Странное впечатление производит наш историк, если глядеть на него из нашего далеко: литературно одаренный модернизатор прошлого, тиранолюб и борец с «либералами», разоблачитель таинств христианства, добровольно пошедший на службу к тоталитарной власти. В зрелом возрасте стал внешне похожим на сильно похудевшего Отто фон Бисмарка: сходный рисунок твердого лица, ёжик коротко стриженых волос и щетинки усов, пенсне в стальной оправе, тяжелый взгляд. Умер 30 декабря 1954 г. на 96-м году.
Через месяц вышел некролог, в котором монотонно рассказывалось о том, что покойный много внимания уделял модернизации терминологии, но это не затронуло сути его работ.

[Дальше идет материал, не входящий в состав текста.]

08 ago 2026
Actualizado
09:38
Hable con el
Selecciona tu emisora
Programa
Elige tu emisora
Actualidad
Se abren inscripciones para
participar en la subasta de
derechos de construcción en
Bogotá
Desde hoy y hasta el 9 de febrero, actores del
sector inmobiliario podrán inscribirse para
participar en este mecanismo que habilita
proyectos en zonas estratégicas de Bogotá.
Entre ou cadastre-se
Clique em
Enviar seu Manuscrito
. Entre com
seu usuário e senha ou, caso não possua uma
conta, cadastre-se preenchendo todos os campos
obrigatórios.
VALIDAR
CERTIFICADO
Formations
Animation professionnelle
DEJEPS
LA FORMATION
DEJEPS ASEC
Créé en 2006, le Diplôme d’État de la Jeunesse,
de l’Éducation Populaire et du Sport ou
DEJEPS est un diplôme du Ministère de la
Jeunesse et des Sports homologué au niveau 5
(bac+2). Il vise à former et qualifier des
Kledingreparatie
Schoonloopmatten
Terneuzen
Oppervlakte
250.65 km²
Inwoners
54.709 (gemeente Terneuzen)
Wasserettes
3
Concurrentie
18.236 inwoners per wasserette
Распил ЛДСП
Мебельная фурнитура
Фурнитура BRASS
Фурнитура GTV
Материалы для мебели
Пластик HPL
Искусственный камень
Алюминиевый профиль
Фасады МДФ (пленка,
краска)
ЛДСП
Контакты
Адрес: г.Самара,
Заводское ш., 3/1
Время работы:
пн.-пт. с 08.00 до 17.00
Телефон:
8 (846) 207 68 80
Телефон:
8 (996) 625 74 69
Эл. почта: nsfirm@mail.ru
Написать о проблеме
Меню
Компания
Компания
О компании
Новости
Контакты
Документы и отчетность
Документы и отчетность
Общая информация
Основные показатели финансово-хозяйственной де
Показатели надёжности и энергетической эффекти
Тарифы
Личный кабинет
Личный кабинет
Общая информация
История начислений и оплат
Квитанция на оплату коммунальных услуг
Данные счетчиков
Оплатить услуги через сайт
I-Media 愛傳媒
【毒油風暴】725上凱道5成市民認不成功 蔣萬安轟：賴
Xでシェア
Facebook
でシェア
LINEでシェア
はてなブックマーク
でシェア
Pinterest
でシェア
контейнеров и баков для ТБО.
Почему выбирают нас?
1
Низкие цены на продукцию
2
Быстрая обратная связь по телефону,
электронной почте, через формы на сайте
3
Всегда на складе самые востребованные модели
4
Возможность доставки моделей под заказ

В отличие от многих других русских историков того времени он излагал события синхронистически, на широком историческом фоне, сделав большой шаг к всемирно-историческому изучению явлений, общепринятому сейчас в советской науке. Перечислялись известные нам вехи жизненного пути и труды, в которых «популярность и стройность изложения сочетаются с глубоким анализом источников и правильной оценкой личности и деятельности Ивана IV. Именно в эти годы Р.Ю. Виппер пересматривает с позиций марксизма – ленинизма свои старые взгляды в области древней истории». В работах, посвященных христианству, показал, «как создавалась легенда о Христе. Эти работы Р.Ю. Виппера имеют большое и актуальное значение, помогая делу атеистической пропаганды и разоблачению религиозных предрассудков»[259].
Сталину випперовский образ Ивана Грозного пришелся по душе, и он ориентировался на него в своей закулисной политике. Виппер был не одинок: рядом и вслед за ним восемь лет двигался целый отряд заказных «обелителей» царя и только один был «против». Против был историк Веселовский. А еще через два года покойного Виппера накрыла первая волна хрущевской десталинизации.